Under development is a more general architecture that automates padding to the next power of 2, and adapts to all sizes.
Amount of invariance to translation¶
The integer T
is the amount of invariance to translation that you require. It must also be a power of 2.
A typical value for second-order scattering of audio is T=8192
, that is 370 ms at a sample rate of 22 kHz. A smaller T
will not integrate full musical notes or full phonemes ; on the contrary, a bigger T
will blur different notes/phonemes together.
The number of octaves in the filter bank is equal to J = log2(T)
.
By default, T
is set equal to size
which means that the corresponding scattering representation S
will be fully translation-invariant.
Quality factor¶
The quality factor max_Q
of a band-pass filter is defined as the ratio of its center frequency by its bandwidth. Consequently, for a given center frequency, increasing the quality factor will decrease the bandwidth proportionnally, hence yielding a “sharper” band-pass filter in the frequency domain. This increase in frequency sharpness comes at the cost of increasing the support of the filter in the time domain, which may prevent the representation to distinguish consecutive events.
All the wavelets in a filter bank share the same quality factor: this is why we refer to it as a constant-Q filter bank. Note that this toolbox also allows variable-Q filter banks in order to cope with time support limitations (see section below). This is why the quality factor is max_Q
.
Typical values for the first order in audio range from 4 to 16. Typical values for the second order along time are 1 or 2. In the context of multivariable scattering, the value 1 is strongly recommended for any derived variable.
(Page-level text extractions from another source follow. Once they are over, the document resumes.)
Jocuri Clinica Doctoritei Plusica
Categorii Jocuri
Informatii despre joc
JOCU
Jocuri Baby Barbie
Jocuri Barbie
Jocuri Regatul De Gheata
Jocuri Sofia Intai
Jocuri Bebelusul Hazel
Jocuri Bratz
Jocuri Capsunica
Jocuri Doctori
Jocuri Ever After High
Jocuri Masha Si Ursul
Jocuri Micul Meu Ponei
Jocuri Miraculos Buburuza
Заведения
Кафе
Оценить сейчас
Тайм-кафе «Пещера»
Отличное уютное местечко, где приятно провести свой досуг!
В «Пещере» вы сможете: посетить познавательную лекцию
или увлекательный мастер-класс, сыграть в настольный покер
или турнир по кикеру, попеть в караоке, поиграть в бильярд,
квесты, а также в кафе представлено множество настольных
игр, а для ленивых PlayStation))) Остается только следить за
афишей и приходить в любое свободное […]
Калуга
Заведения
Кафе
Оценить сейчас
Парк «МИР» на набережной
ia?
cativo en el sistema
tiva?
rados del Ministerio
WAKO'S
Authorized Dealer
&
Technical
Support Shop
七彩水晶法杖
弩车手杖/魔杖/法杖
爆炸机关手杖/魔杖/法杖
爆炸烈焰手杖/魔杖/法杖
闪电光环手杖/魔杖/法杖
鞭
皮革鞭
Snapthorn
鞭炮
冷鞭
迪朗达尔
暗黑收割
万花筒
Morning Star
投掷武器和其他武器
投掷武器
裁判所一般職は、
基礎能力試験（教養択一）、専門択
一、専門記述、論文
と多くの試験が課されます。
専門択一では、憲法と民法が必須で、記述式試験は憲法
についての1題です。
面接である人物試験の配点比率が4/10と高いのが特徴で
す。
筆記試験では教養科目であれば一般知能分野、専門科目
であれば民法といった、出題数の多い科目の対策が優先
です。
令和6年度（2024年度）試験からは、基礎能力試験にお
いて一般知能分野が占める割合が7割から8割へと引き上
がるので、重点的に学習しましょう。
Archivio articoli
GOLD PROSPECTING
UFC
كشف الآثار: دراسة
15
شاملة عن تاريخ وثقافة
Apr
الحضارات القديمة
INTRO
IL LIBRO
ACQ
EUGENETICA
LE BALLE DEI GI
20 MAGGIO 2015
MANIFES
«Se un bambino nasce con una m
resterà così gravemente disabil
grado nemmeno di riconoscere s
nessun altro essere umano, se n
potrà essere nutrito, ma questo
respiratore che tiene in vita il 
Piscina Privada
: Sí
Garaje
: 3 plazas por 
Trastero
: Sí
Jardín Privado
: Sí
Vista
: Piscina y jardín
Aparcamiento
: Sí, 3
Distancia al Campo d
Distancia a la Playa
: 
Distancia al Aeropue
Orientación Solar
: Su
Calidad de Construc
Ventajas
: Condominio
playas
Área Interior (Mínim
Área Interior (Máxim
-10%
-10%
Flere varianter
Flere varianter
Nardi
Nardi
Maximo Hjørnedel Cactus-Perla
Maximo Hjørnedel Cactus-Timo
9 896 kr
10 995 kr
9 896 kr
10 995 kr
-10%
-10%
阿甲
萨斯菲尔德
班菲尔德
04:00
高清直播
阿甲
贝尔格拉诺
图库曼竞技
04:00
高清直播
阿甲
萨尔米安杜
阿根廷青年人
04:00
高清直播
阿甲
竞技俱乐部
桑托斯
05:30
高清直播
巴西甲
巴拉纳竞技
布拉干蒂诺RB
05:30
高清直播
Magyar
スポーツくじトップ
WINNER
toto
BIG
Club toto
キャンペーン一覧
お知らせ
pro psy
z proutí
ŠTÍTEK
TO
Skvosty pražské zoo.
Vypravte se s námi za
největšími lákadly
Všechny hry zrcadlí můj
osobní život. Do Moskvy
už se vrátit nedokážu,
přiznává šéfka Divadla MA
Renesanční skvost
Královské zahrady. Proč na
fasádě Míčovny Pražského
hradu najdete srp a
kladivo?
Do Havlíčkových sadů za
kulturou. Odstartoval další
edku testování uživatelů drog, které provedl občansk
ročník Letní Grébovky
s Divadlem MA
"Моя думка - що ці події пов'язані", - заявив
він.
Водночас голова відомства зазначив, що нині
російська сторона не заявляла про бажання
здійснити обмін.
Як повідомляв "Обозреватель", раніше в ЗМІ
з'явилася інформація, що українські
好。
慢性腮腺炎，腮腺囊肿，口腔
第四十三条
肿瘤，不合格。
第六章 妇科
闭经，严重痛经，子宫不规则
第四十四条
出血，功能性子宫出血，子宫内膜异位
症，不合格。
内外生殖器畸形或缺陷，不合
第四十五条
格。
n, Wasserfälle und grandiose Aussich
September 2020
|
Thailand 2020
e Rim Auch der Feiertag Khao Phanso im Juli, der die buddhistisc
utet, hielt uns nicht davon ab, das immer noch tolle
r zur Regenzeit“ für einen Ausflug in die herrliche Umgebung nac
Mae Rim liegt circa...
A quality factor of 1, corresponding to the so-called ‘dyadic’ filter bank, is the default.
Maximum scale¶
Note that a potential drawback of the constant-Q filterbank is that the time support of the filters is unbounded at the low frequencies. In audio, it is undesirable that acoustic events more than 100 ms apart fall between the same first-order time bin. To address this issue, this toolbox provides a bound max_scale
that restricts the time support, at the cost of decreasing locally the quality factor.
For instance, for max_Q = 12
and a sample rate of 22 kHz, setting max_scale = 2048
(about 93 ms) will provide constant-Q filters for frequencies above Q/max_scale (about 130 Hz) and constant-bandwidth filters below that limit.
Setting max_scale = Inf
will remove the upper bound on the time support and will guarantee that the quality factor is indeed constant throughout the whole frequency range.
By default, max_scale
is set to size
, which means that the time support is only limited by the size of the whole signal.
Number of filters per octave¶
The integer nFilters_per_octave
specified the rational quantization of the gamma
log-scale variable. In order to cover the whole frequency axis, it is compulsory to have
nFilters_per_octave > max_Q
The number of filters in the filter bank is equal to nFilters_per_octave * log2(T)
. Henceforth, note that the computational complexity of the computation is linear in the number of filters per octave of each filter bank.